A newly released documentary centers around the efforts of Sen. Thom Tillis, R-N.C., to pass legislation to compensate victims of North Carolina's forced sterilization program, which lasted until 1974.

"The State of Eugenics," directed by Dawn Sinclair Shapiro, tells the stories of individuals sterilized as part of the program — which sterilized over 7,600 women, men and children. 

In 2013, when Tillis was speaker of the North Carolina House of Representatives, the North Carolina budget set aside $10 million of the state budget for the compensation of sterilized victims.

Elaine Riddick, who is featured in the film, was unknowingly sterilized after her son's birth in North Carolina at age 14 and is now executive director of the Rebecca Project for Justice, a national advocate for women's health and safety. She had her first child as the result of a sexual assault and was deemed "feeble-minded" and "promiscuous" by the N.C. Eugenics Board. 

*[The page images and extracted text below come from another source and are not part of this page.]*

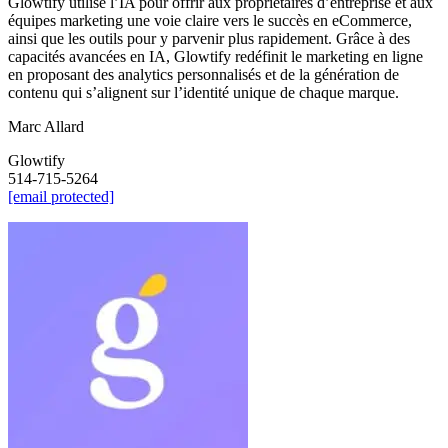
Glowtify utilise l’IA pour offrir aux propriétaires d’entreprise et aux
équipes marketing une voie claire vers le succès en eCommerce,
ainsi que les outils pour y parvenir plus rapidement. Grâce à des
capacités avancées en IA, Glowtify redéfinit le marketing en ligne
en proposant des analytics personnalisés et de la génération de
contenu qui s’alignent sur l’identité unique de chaque marque.
Marc Allard
Glowtify
514-715-5264
[email protected]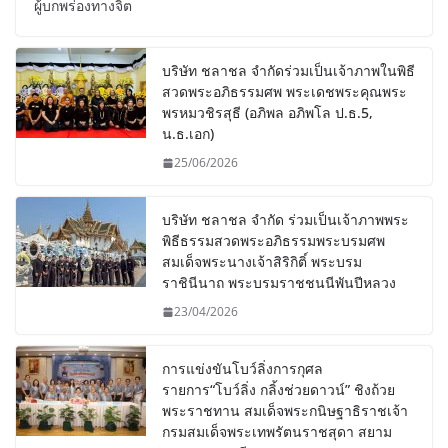
ผู้บกพร่องทางจิต
บริษัท ชลาชล จำกัดร่วมเป็นเจ้าภาพในพิธี
สวดพระอภิธรรมศพ พระเดชพระคุณพระ
พรหมวชิรสุธี (อภิพล อภิพโล ป.ธ.5,
น.ธ.เอก)
25/06/2026
บริษัท ชลาชล จำกัด ร่วมเป็นเจ้าภาพพระ
พิธีธรรมสวดพระอภิธรรมพระบรมศพ
สมเด็จพระนางเจ้าสิริกิติ์ พระบรม
ราชินีนาถ พระบรมราชชนนีพันปีหลวง
23/04/2026
การแข่งขันโบว์ลิ่งการกุศล
รายการ“โบว์ลิ่ง กลิ้งช่วยดาวน์” ชิงถ้วย
พระราชทาน สมเด็จพระกนิษฐาธิราชเจ้า
กรมสมเด็จพระเทพรัตนราชสุดา สยาม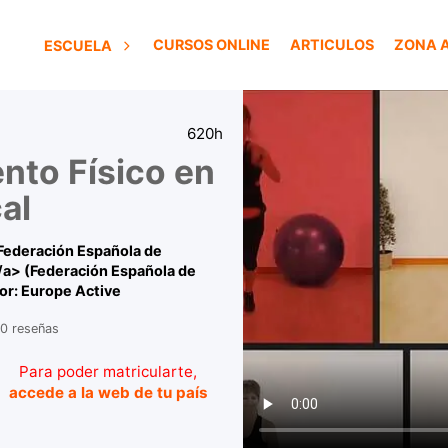
CURSOS ONLINE
ARTICULOS
ZONA 
ESCUELA
620h
nto Físico en
al
"Federación Española de
/a> (Federación Española de
or: Europe Active
0 reseñas
Para poder matricularte,
accede a la web de tu país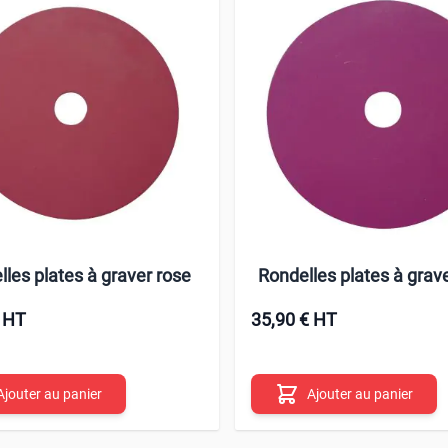
les plates à graver rose
Rondelles plates à grave
€ HT
35,90 € HT
Ajouter au panier
Ajouter au panier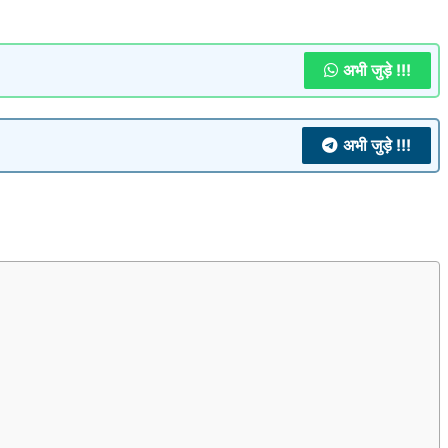
अभी जुड़े !!!
अभी जुड़े !!!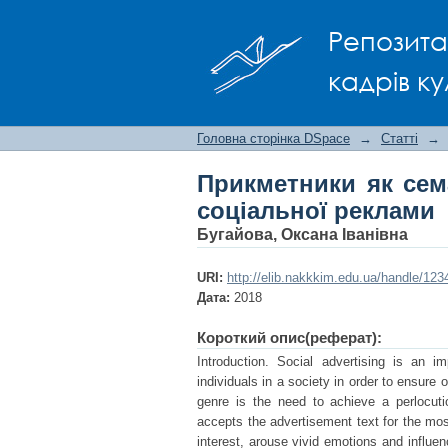
Прикметники як сема
Репозита
кадрів ку
Головна сторінка DSpace
→
Статті
→
Прикметники як сем
соціальної реклами
Бугайова, Оксана Іванівна
URI:
http://elib.nakkkim.edu.ua/handle/12
Дата:
2018
Короткий опис(реферат):
Introduction. Social advertising is an 
individuals in a society in order to ensure o
genre is the need to achieve a perlocut
accepts the advertisement text for the most
interest, arouse vivid emotions and influe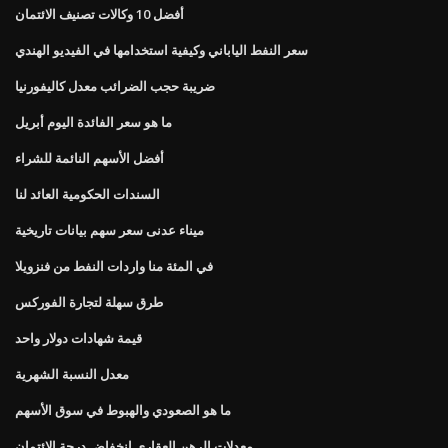
أفضل 10 وكالات تصنيف الائتمان
سعر النفط الياباني وكيفية استخدامها في الفيديو الهندي
ضريبة حجب الضرائب معدل كاليفورنيا
ما هو سعر الفائدة اليوم أبريل
أفضل الأسهم النائمة للشراء
السندات الحكومية العائد لنا
ميناء عدنى سعر سهم بيانات تاريخية
في المئة منا واردات النفط من فنزويلا
طرق سهلة لتجارة الفوركس
قيمة شهادات دولار واحد
معدل النسبة الشهرية
ما هو الصعودي والهبوط في سوق الأسهم
معدلات الرهن العقاري انخفاض درجة الائتمان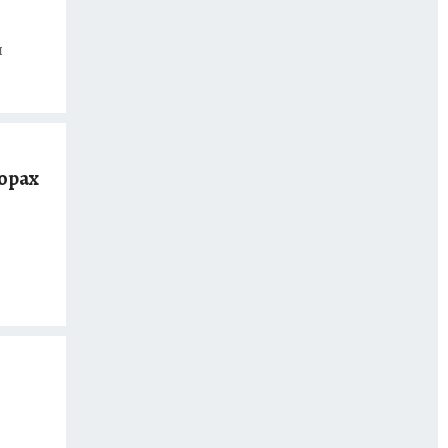
ы
горах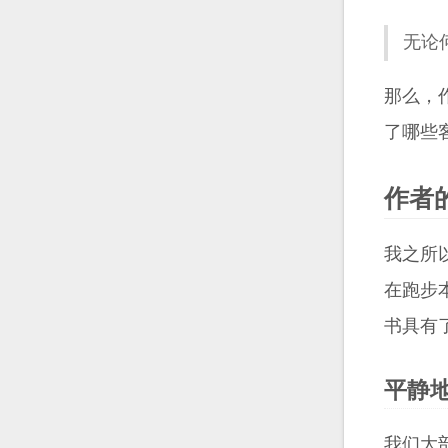
无论
那么，
了哪些
作者
我之所
在跑步
书具有
平静
我们大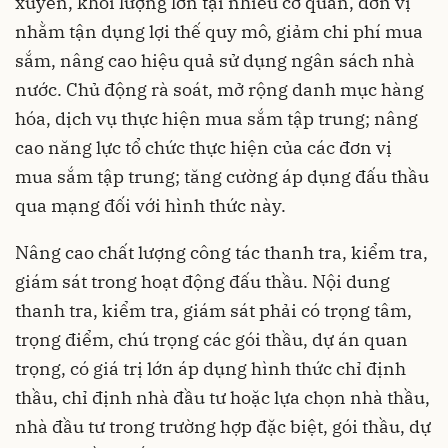
xuyên, khối lượng lớn tại nhiều cơ quan, đơn vị
nhằm tận dụng lợi thế quy mô, giảm chi phí mua
sắm, nâng cao hiệu quả sử dụng ngân sách nhà
nước. Chủ động rà soát, mở rộng danh mục hàng
hóa, dịch vụ thực hiện mua sắm tập trung; nâng
cao năng lực tổ chức thực hiện của các đơn vị
mua sắm tập trung; tăng cường áp dụng đấu thầu
qua mạng đối với hình thức này.
Nâng cao chất lượng công tác thanh tra, kiểm tra,
giám sát trong hoạt động đấu thầu. Nội dung
thanh tra, kiểm tra, giám sát phải có trọng tâm,
trọng điểm, chú trọng các gói thầu, dự án quan
trọng, có giá trị lớn áp dụng hình thức chỉ định
thầu, chỉ định nhà đầu tư hoặc lựa chọn nhà thầu,
nhà đầu tư trong trường hợp đặc biệt, gói thầu, dự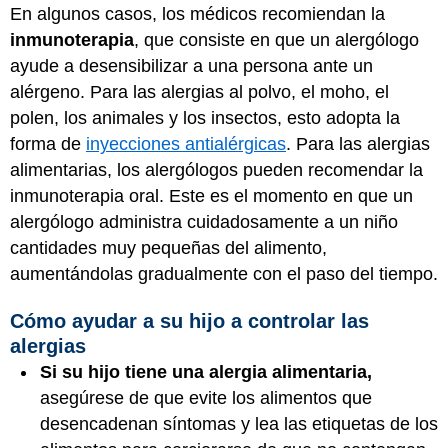
En algunos casos, los médicos recomiendan la
inmunoterapia
, que consiste en que un alergólogo
ayude a desensibilizar a una persona ante un
alérgeno. Para las alergias al polvo, el moho, el
polen, los animales y los insectos, esto adopta la
forma de
inyecciones antialérgicas
. Para las alergias
alimentarias, los alergólogos pueden recomendar la
inmunoterapia oral. Este es el momento en que un
alergólogo administra cuidadosamente a un niño
cantidades muy pequeñas del alimento,
aumentándolas gradualmente con el paso del tiempo.
Cómo ayudar a su hijo a controlar las
alergias
Si su hijo tiene una alergia alimentaria,
asegúrese de que evite los alimentos que
desencadenan síntomas y lea las etiquetas de los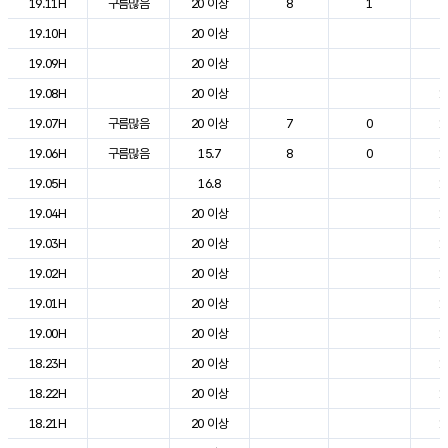
19.11H
구름많음
20 이상
8
1
2
19.10H
20 이상
2
19.09H
20 이상
2
19.08H
20 이상
1
19.07H
구름많음
20 이상
7
0
1
19.06H
구름많음
15.7
8
0
1
19.05H
16.8
1
19.04H
20 이상
1
19.03H
20 이상
1
19.02H
20 이상
1
19.01H
20 이상
1
19.00H
20 이상
1
18.23H
20 이상
1
18.22H
20 이상
1
18.21H
20 이상
1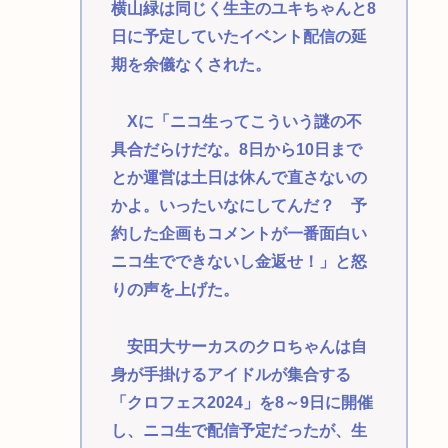
横山緑は同じく生主のユキちゃんと8
日に予定していたイベント配信の延
期を余儀なくされた。
Xに「ニコ生ってこういう謎の不
具合だらけだな。8日から10日まで
とか運営は土日は休んで直さないの
かよ。いったいなにしてんだ？ 予
約した企画もコメントが一番面白い
ニコ生でできないし金返せ！」と怒
りの声を上げた。
安田大サーカスのクロちゃんは自
身が手掛けるアイドルが集合する
「クロフェス2024」を8～9日に開催
し、ニコ生で配信予定だったが、生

“It took me a long time to realize that I didn't do anything wrong — that I am not feeble-minded,” she said. “This is something that a white supremacist government did to me.”

Riddick said she was 19 years old when she discovered she was sterilized, and she was frustrated with the time it took for the state to recognize their offense.

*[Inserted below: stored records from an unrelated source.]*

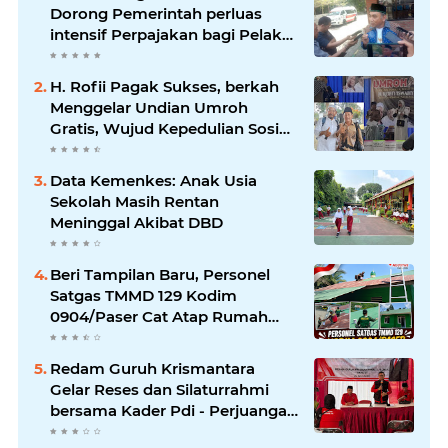
Dorong Pemerintah perluas
intensif Perpajakan bagi Pelaku
Usaha UMKM.
H. Rofii Pagak Sukses, berkah
Menggelar Undian Umroh
Gratis, Wujud Kepedulian Sosial
berbagi.
Data Kemenkes: Anak Usia
Sekolah Masih Rentan
Meninggal Akibat DBD
Beri Tampilan Baru, Personel
Satgas TMMD 129 Kodim
0904/Paser Cat Atap Rumah
Marbot
Redam Guruh Krismantara
Gelar Reses dan Silaturrahmi
bersama Kader Pdi - Perjuangan
Se -Kecamatan Lawang.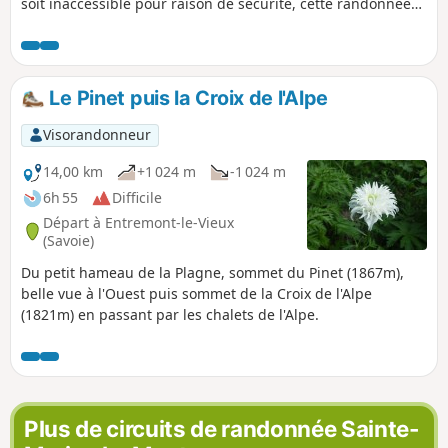
soit inaccessible pour raison de sécurité, cette randonnée
révèle une géologie étonnante et une biodiversité
remarquable.
Le Pinet puis la Croix de l'Alpe
Visorandonneur
14,00 km
+1 024 m
-1 024 m
6h 55
Difficile
Départ à Entremont-le-Vieux
(Savoie)
Du petit hameau de la Plagne, sommet du Pinet (1867m),
belle vue à l'Ouest puis sommet de la Croix de l'Alpe
(1821m) en passant par les chalets de l'Alpe.
Plus de circuits de randonnée Sainte-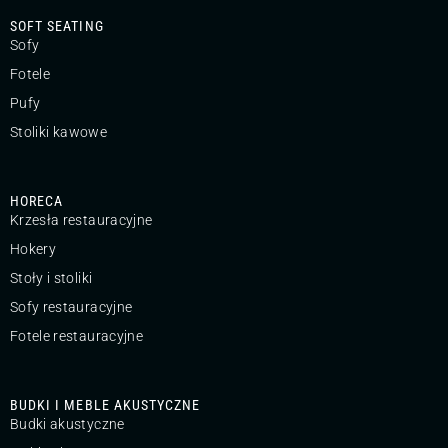
SOFT SEATING
Sofy
Fotele
Pufy
Stoliki kawowe
HORECA
Krzesła restauracyjne
Hokery
Stoły i stoliki
Sofy restauracyjne
Fotele restauracyjne
BUDKI I MEBLE AKUSTYCZNE
Budki akustyczne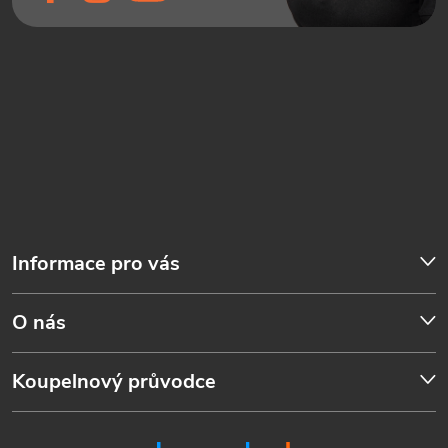
Informace pro vás
O nás
Koupelnový průvodce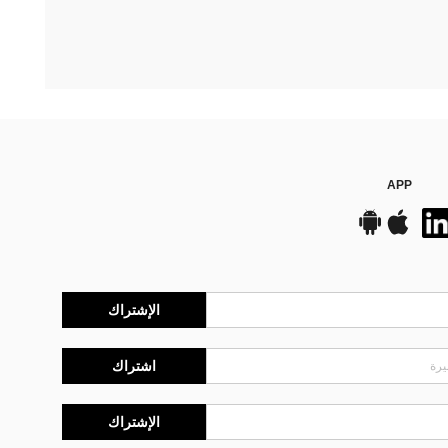
APP
الإشتراك
اشتراك
الإشتراك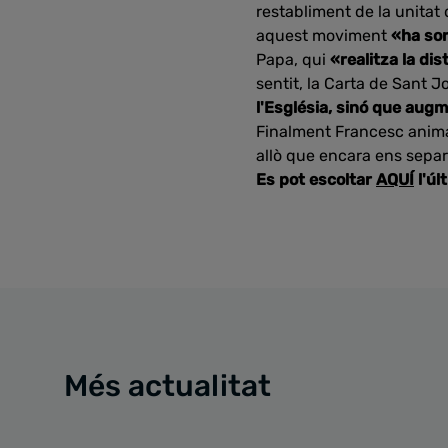
restabliment de la unitat 
aquest moviment
«ha sor
Papa, qui
«realitza la dis
sentit, la Carta de Sant J
l'Església, sinó que aug
Finalment Francesc anima
allò que encara ens separ
Es pot escoltar
AQUÍ
l'úl
Més actualitat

“I wanted the world to know that they took something away from me," she said. "I started opening up my mouth about what was going on in North Carolina, and it took over 40 years for North Carolina and Virginia to bring justice for what they had done to victims." 

Johanna Schoen, a history professor at Rutgers featured in the documentary for her expertise on the subject, said compensation is controversial and rarely occurs. 

“I think states are worried about the public relations aspect — if they compensate one group, then other groups will try to be compensated," Schoen said. 

In 1927 the U.S. Supreme Court’s Buck v. Bell decision affirmed the constitutionality of eugenics programs. Supreme Court Associate Justice Oliver Wendell Holmes Jr. wrote at the time, “three generations of imbeciles is enough.” The decision has yet to be overturned.

The demographics of individuals targeted to receive sterilization procedures changed over time, but they were often in the lowest socioeconomic classes, said Anna Krome-Lukens, a lecturer in the public policy and history departments at UNC. 

“Our programs were born in the era of Jim Crow and absolutely reflected ideas about white superiority and racial purity and so on,” she said. “A sort of interesting byproduct of that is for the first roughly 20 years of the programs, it was actually white women who were sterilized more than black women, and then in the 1950s that shifted.”

While the documentary featured a powerful story, Schoen said it ignored that while Tillis fought for the compensation of sterilization victims, he also advocated for reduced access to abortion in the state.